For so long she’d clung to that vision of her father, a dying man, clinging to something far gone. It had influenced her life, driving her to goals that had nothing to do with emotion. Her life had been a checklist, devoid of true passion. Absent of feeling. As she’d lain there clutching Cade’s hand and praying for Jesse to come, she’d understood what he meant.
Live. Live. Live.
She’d pursued wealth and cultivated ambition. But she knew what she wanted now. And she knew something else. She was Gemma Wells. And she would get it. Come hell or high water. She wanted Jesse McCann and Cade Sinclair, and she wanted to practice law in Bliss, Colorado, where they had an actual injunction against lawyers.
And that wouldn’t stop her.
“Baby, are you sure?”
Gemma knew he was asking about whether or not her small-penised, couldn’t-please-a-woman-if-someone-gave-him-a-road-map-to-her-clitoris ex had actually intended to kill her, but she meant something else. “Yes. I’m sure.”
There would be no more New York. No big city to conquer. Just Bliss. But she would find her place. She would build her home with a single-minded passion that had been lacking for years.
“Take me to Cade.”
Cade started when the door opened. He’d been sitting there for so fucking long, he’d kind of expected no one would ever show up, but the door opened and Gemma walked though, her blonde hair swaying around her shoulders.
“There you are.” It wasn’t the greeting he’d expected. She sighed and her eyes narrowed, but there wasn’t any anger in her gaze. There was a soft satisfaction there. “I thought you were still in jail, but the Creede boys said you had been gone for a while. I was just about to go wake up Nate when I saw your bike outside.”
He stood, looking around the cabin. He’d cleaned. Though she kept the place precision-perfect neat, she sometimes forgot to dust. He’d stocked the fridge. He couldn’t stand the thought of her having nothing to eat. He’d busied himself when he should have had the courage to go to the hospital and tell her good-bye. “They let me go. Your ex pissed off Stef Talbot and everyone decided to leave well enough alone.”
Jesse’s eyes became hard. “Where did that little fucker get to?”
“I don’t know.
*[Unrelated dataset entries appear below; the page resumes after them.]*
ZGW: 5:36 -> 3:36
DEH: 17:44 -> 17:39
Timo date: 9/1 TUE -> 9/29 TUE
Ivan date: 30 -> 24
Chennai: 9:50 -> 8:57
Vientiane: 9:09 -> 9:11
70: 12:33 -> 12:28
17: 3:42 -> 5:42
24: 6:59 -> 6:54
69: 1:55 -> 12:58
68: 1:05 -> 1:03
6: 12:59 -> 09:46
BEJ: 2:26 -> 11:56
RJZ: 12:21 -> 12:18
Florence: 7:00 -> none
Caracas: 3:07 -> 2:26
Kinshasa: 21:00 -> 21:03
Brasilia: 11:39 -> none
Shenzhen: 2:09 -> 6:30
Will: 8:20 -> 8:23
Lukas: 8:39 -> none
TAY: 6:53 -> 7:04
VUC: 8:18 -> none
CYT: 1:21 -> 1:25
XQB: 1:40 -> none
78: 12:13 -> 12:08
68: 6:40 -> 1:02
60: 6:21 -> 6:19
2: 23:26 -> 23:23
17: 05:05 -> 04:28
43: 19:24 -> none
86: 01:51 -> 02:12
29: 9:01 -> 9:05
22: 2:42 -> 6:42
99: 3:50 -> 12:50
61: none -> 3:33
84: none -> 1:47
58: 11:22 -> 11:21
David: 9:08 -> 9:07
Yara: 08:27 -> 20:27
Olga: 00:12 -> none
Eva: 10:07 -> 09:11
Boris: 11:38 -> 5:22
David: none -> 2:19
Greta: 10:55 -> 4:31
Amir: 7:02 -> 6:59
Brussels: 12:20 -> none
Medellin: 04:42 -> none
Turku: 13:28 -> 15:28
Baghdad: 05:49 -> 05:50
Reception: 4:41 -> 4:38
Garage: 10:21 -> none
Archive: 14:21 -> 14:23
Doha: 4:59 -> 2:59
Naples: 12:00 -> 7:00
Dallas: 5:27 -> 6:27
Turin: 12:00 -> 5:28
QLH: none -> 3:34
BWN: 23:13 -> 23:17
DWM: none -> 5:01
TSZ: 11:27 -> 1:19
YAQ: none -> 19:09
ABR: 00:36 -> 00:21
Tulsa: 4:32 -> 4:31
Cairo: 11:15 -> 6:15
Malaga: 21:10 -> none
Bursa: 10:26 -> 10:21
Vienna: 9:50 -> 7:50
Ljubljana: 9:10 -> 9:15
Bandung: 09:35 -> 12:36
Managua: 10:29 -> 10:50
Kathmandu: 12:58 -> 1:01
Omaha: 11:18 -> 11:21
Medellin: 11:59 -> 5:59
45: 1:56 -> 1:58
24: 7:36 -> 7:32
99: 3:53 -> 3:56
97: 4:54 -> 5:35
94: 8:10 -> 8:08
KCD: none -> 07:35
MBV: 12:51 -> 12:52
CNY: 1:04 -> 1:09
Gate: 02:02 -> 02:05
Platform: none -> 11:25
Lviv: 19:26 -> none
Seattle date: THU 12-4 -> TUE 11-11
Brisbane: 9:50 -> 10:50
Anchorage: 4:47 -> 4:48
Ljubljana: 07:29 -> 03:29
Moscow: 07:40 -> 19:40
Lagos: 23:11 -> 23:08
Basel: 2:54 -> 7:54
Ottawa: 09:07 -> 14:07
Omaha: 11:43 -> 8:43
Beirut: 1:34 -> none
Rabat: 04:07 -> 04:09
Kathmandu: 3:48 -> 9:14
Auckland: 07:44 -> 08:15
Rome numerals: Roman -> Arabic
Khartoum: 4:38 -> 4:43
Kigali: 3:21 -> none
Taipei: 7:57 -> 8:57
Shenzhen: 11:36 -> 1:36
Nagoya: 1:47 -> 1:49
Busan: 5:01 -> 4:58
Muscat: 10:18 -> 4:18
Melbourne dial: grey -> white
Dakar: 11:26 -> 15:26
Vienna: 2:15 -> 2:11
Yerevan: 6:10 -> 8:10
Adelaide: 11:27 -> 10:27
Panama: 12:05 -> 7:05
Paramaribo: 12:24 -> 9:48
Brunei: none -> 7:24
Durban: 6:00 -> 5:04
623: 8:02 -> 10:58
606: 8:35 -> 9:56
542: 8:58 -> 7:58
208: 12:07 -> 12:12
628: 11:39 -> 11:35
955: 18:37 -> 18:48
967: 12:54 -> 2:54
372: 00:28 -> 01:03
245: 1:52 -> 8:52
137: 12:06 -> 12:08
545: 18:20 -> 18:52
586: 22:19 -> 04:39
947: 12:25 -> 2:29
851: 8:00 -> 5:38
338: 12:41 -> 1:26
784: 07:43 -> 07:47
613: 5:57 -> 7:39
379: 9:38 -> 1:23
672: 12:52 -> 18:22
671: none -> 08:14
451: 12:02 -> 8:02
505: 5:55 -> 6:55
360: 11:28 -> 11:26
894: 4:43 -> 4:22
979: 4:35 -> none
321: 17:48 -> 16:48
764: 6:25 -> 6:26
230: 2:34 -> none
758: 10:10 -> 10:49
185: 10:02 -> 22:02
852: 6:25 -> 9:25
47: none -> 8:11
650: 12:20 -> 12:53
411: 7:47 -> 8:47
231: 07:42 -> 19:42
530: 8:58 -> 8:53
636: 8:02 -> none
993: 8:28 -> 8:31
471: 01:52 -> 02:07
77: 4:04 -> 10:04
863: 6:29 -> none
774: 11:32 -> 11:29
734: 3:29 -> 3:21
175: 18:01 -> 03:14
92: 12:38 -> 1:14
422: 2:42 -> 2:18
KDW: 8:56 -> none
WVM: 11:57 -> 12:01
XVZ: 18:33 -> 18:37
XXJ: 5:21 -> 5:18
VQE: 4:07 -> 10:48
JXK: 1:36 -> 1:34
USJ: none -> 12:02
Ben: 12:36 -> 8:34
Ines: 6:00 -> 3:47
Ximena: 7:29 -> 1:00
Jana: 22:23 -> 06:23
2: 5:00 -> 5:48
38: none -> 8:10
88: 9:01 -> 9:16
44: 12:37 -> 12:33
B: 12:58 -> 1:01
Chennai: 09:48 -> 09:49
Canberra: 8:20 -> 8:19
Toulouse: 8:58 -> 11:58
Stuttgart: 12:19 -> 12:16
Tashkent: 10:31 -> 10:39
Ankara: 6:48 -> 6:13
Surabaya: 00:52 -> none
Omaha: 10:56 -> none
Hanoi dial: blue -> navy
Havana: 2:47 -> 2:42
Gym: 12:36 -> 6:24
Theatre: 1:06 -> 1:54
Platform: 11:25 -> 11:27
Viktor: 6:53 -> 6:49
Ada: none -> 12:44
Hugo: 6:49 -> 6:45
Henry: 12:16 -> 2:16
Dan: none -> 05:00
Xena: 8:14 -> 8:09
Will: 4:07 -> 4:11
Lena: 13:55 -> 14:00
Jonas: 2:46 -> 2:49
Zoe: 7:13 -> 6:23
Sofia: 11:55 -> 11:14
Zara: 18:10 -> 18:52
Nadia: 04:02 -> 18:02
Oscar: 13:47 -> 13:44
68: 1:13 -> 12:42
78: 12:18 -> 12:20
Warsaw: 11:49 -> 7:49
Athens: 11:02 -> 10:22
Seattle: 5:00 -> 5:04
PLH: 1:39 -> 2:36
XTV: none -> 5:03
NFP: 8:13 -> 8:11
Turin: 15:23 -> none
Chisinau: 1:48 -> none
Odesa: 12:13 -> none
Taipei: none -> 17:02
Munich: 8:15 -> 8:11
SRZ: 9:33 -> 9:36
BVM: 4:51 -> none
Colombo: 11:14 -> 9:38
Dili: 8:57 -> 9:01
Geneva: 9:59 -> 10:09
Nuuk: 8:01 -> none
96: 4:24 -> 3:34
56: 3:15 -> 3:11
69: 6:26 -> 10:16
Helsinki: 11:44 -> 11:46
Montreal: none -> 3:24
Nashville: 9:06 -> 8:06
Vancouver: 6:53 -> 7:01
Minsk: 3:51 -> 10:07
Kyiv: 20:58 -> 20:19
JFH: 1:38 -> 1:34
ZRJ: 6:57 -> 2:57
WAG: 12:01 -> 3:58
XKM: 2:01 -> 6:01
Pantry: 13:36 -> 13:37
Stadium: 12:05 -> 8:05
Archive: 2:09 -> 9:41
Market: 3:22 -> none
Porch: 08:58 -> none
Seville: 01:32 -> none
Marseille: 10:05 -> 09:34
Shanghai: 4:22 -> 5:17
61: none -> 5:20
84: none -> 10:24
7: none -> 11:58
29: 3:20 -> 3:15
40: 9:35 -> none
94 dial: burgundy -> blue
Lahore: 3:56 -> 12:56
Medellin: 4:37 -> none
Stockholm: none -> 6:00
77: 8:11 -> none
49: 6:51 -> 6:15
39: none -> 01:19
Nate warned me to leave him alone.”
“Nate can bite my ass,” Jesse said on a growl.
Gemma sent him a nasty look. “You promised.”
“Only for tonight. Tomorrow, he’s mine.”
Cade wasn’t sure what that was about. Now that Gemma was all right, it seemed like Jesse wanted a piece of Patrick. And it was Jesse’s right. Gemma belonged to him.
Gemma. He couldn’t take his eyes off her. The last time he’d seen her, she’d looked dead. Now she just looked tired. He would never be able to forget that she was fragile. No matter how much of a force of nature Gemma appeared to be, she was just a woman at heart, and she was just as fragile as the other women in his life had been.
He should have left. Gotten on his bike and fled the fucking scene of the crime. But he’d stayed because he couldn’t leave without making sure she was fine. He’d spent hours cooking for her, making sure that at least she would be well fed. And then he would face her. He would see the look in not only hers but Jesse’s eyes, and then he would hop on his bike and go. He wouldn’t look back. He would know that Jesse would take care of her, and he could just fucking drink and party himself to the death he deserved.